LATE PALEOZOIC PANGEA TO CENOZOIC APPALACHIANS: ANALOG FOR LATE MESOPROTEROZOIC RODINIA TO CAMBRIAN EASTERN LAURENTIA?
An Appalachian Mountain range (AMR) resulted from the late Paleozoic Alleghanian orogeny and amalgamation of Pangea. The AMR was eroded and sediments were transported westward as far as the western US in the early Permian and early Jurassic. Sediments shed eastward into large Triassic basins and mafic igneous rocks suggest that continental rifting lasted ~ 30 m.y. As the Atlantic Ocean opened, head ward erosion of eastward drainages accelerated. Cretaceous and Tertiary fluvial to marine sediments were unconformably deposited on the roots of the AMR as the passive margin developed during thermal subsidence. Coastal Plain strata span as much as 140 m.y., with sediment as young as 20 m.y. deposited on rocks as old as 1.2 Ga. The New River Plateau in the southern Appalachians still preserves the earlier westward drainage system, while Miocene breaching of the BR captured part of the west-directed drainage system.
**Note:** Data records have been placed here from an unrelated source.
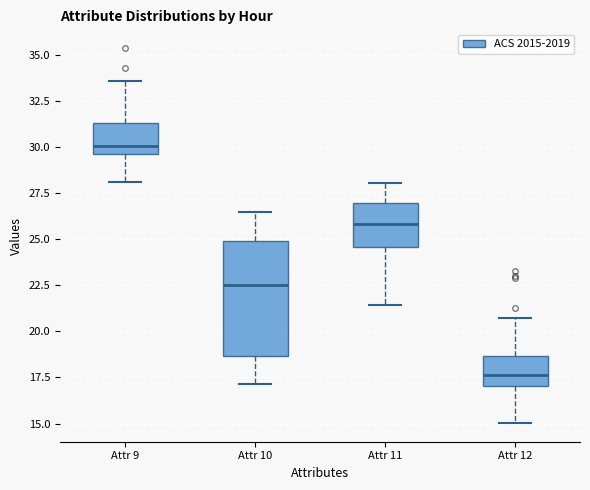

Which box's median line is the lowest?

Attr 12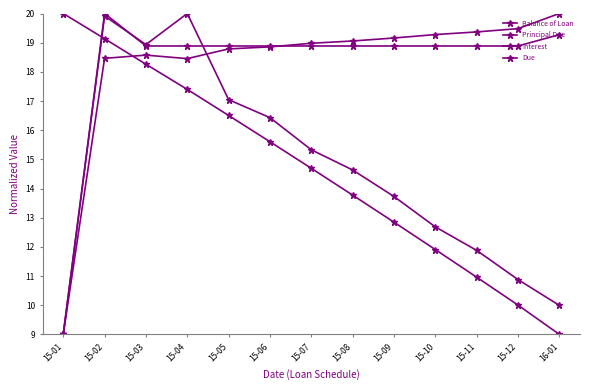

Reading left to right, extract all data points from this chart.

Balance of Loan: 20.0	19.1	18.3	17.4	16.5	15.6	14.7	13.8	12.8	11.9	11.0	10.0	9.0
Principal Due: 9.0	18.5	18.6	18.5	18.8	18.9	19.0	19.1	19.2	19.3	19.4	19.5	20.0
Interest: 9.0	19.9	18.9	20.0	17.0	16.4	15.3	14.6	13.7	12.7	11.9	10.9	10.0
Due: 9.0	20.0	18.9	18.9	18.9	18.9	18.9	18.9	18.9	18.9	18.9	18.9	19.3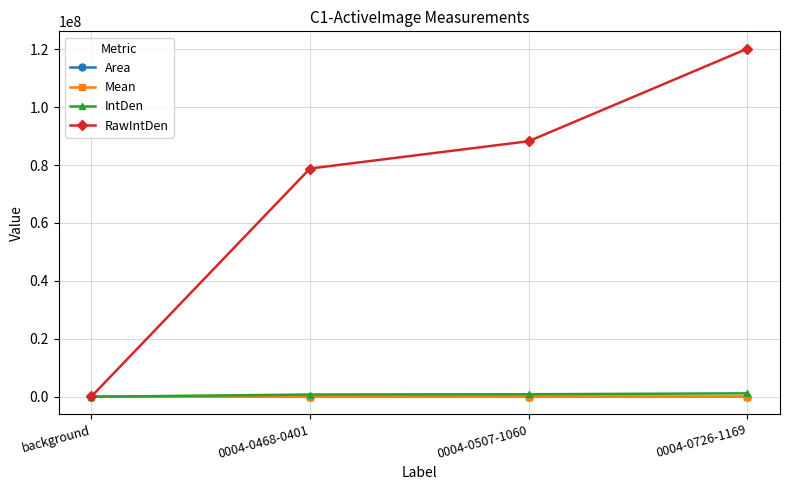

Which series has the largest total across all categories?

RawIntDen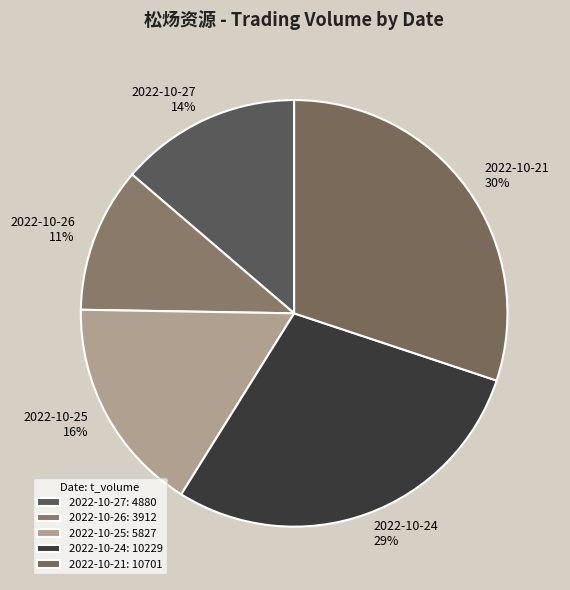

Count the number of slices in the pie.

5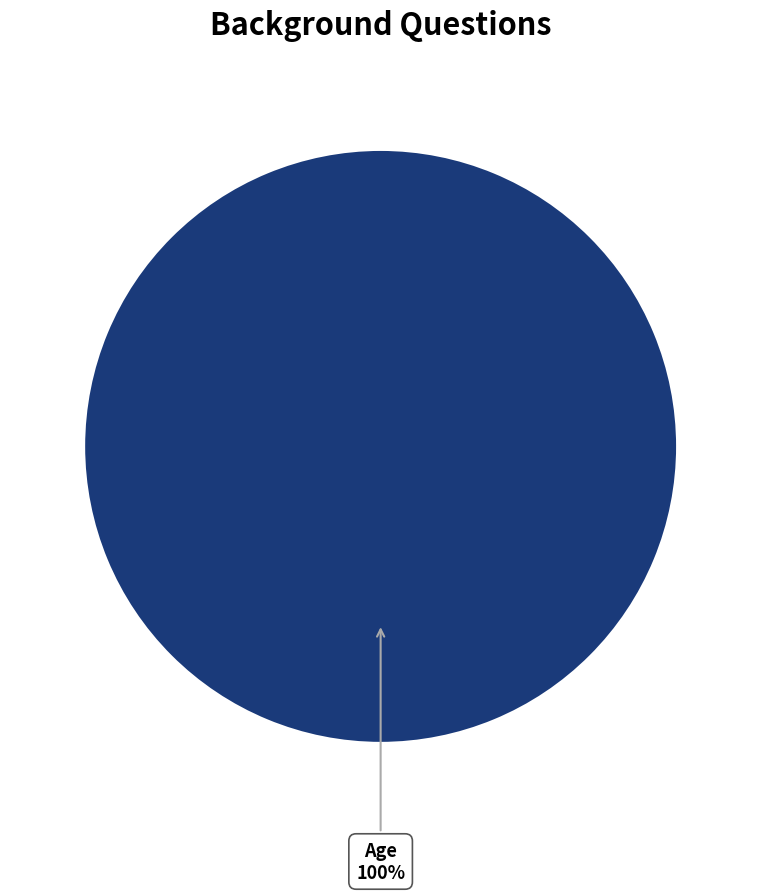

Is there a majority slice in this chart?

Yes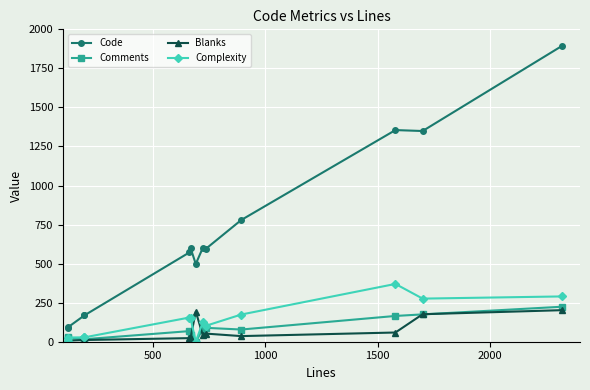

What is the average value of the Code series?

674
The Pangean cycle allows for comparison with the earlier Rodinian cycle. The Late Mesoproterozoic Grenvillian orogeny produced a Grenville Mountain range (GMR) during amalgamation of Rodinia. Eroded sediments dispersed into parts of the orogen and some are buried beneath the Appalachian basin. In the BR, DZ ages of Neoproterozoic paragneisses suggest a local provenance, indicating that the GMR was mostly leveled between ~1.0-0.76 Ga culminating with ~200 m.y. of Late Neoproterozoic extension as recorded by bi-modal igneous and volcanic rocks, and dike swarms. Unconformably above these rocks is a clastic blanket of Cambrian fluvial to marine rocks deposited on the newly formed Laurentian margin. These strata span > 50 m.y., with sediment as young as ~500 Ma deposited on 1.2 Ga rocks. DZ ages of Cambrian rocks support transcontinental rivers draining eastward from the mid-Continent and Canada.